[DATASET RECORDS]

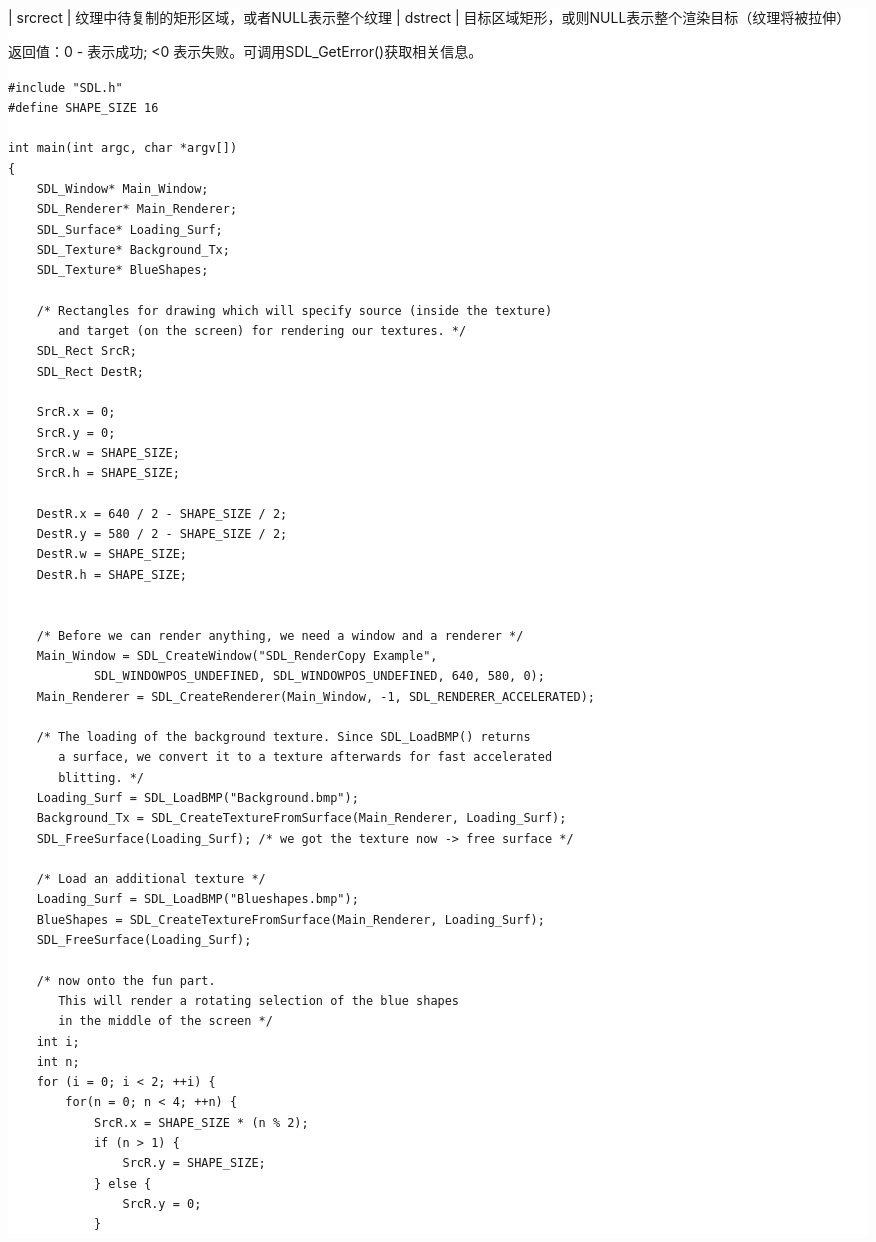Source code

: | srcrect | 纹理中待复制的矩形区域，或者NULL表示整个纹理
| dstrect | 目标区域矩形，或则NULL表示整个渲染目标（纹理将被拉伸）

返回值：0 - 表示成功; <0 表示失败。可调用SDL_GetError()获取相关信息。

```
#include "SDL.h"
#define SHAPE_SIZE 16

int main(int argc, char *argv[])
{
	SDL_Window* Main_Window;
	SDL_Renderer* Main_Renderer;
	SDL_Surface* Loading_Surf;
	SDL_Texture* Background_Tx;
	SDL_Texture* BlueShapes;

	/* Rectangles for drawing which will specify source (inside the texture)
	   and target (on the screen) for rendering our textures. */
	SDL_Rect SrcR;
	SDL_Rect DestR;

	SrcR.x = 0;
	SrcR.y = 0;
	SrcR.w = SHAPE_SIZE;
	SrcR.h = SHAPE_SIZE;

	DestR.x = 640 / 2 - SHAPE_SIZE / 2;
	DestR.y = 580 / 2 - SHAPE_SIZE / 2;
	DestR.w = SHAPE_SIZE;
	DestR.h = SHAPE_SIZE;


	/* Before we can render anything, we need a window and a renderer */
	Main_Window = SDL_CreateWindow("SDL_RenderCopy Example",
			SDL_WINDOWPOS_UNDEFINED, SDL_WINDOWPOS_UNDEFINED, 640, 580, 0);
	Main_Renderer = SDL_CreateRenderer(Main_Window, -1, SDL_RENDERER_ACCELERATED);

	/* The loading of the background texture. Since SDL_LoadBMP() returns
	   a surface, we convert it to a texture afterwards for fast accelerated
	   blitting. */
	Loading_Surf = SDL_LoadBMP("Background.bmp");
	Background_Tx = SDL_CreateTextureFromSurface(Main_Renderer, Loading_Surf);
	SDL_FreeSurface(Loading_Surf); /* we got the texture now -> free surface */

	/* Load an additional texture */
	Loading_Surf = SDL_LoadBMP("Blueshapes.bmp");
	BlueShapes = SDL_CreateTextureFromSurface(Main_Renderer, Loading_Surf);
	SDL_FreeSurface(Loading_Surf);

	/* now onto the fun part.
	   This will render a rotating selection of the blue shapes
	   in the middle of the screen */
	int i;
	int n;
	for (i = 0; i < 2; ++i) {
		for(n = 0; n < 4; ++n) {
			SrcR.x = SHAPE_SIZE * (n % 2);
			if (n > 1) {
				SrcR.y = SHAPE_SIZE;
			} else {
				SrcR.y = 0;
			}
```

[/DATASET RECORDS]
[DATASET RECORDS]

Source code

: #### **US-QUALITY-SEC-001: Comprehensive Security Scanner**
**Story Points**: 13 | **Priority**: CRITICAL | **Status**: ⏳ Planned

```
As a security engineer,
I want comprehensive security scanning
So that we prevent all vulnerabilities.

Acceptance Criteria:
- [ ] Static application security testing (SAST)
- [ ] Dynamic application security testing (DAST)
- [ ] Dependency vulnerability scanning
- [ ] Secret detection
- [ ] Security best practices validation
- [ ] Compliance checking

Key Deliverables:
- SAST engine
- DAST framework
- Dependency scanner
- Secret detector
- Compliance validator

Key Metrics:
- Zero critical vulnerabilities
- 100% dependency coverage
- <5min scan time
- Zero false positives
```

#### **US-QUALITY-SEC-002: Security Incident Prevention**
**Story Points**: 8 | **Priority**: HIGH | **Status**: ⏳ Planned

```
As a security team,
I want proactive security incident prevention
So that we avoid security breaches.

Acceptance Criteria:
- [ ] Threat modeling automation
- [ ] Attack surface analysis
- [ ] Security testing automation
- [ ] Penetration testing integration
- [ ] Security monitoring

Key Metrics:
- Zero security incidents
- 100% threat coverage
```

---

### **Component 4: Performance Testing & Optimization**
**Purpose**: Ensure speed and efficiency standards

[/DATASET RECORDS]

§ **INSTRUCTIONS FOR THE TASK**:
Check each line of the entries, and copy the ones that contain "want".

§ **PROBLEM SOLUTION**:
I want comprehensive security scanning
I want proactive security incident prevention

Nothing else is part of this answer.